Just to share this horrible news:

"Few days ago HEPCA received several reports from members of the local caring community, denouncing the discovery of dolphins kept in appalling conditions in a private villa pool in Hurghada.

Relevant local authorities were immediately contacted to request clarification and additional information. The HEPCA team, including dolphin specialists, was authorised on the 15th of September 2010 to visit the villa, where it found four common bottlenose dolphins (Tursiops truncatus), two males and two females, all measuring between 2 and 3 meters, kept in a small swimming pool."
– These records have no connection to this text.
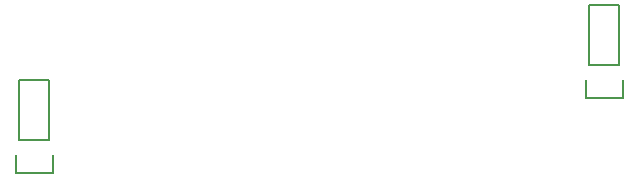
<source format=gbr>
G04 #@! TF.FileFunction,Legend,Bot*
%FSLAX46Y46*%
G04 Gerber Fmt 4.6, Leading zero omitted, Abs format (unit mm)*
G04 Created by KiCad (PCBNEW 4.0.2-stable) date 5/23/2016 10:55:23 AM*
%MOMM*%
G01*
G04 APERTURE LIST*
%ADD10C,0.100000*%
%ADD11C,0.150000*%
G04 APERTURE END LIST*
D10*
D11*
X186690000Y-88900000D02*
X186690000Y-83820000D01*
X186690000Y-83820000D02*
X189230000Y-83820000D01*
X189230000Y-83820000D02*
X189230000Y-88900000D01*
X189510000Y-91720000D02*
X189510000Y-90170000D01*
X189230000Y-88900000D02*
X186690000Y-88900000D01*
X186410000Y-90170000D02*
X186410000Y-91720000D01*
X186410000Y-91720000D02*
X189510000Y-91720000D01*
X138430000Y-95250000D02*
X138430000Y-90170000D01*
X138430000Y-90170000D02*
X140970000Y-90170000D01*
X140970000Y-90170000D02*
X140970000Y-95250000D01*
X141250000Y-98070000D02*
X141250000Y-96520000D01*
X140970000Y-95250000D02*
X138430000Y-95250000D01*
X138150000Y-96520000D02*
X138150000Y-98070000D01*
X138150000Y-98070000D02*
X141250000Y-98070000D01*
M02*

</source>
More info on HEPCA website.


----------



## XPATINALEX (Sep 9, 2010)

Celinehurghada said:


> Just to share this horrible news:
> 
> "Few days ago HEPCA received several reports from members of the local caring community, denouncing the discovery of dolphins kept in appalling conditions in a private villa pool in Hurghada.
> 
> ...


Unbelievable!!!


----------



## leprechaun1188 (Sep 23, 2010)

Sadly enough, these dolphins are intended to be sent to a dolphinarium being constructed in Makadi Bay. As though it's not bad enough that they may die en-route, they are destined for a life of jumping through hoops and never witnessing what a real dolphin should, the wide open expanse of the oceans. 

What's worse, is that it has been claimed that these dolphins were brought from Japan, not just snagged from the Red Sea. Seems likely that thousands were spent on their importation and transportation, when they cannot even put them in suitable temporary housing! at least get the filtration system working! Good grief.


----------



## Horus (Sep 17, 2010)

They should get the people who have done this and place them in jail for a very long time


----------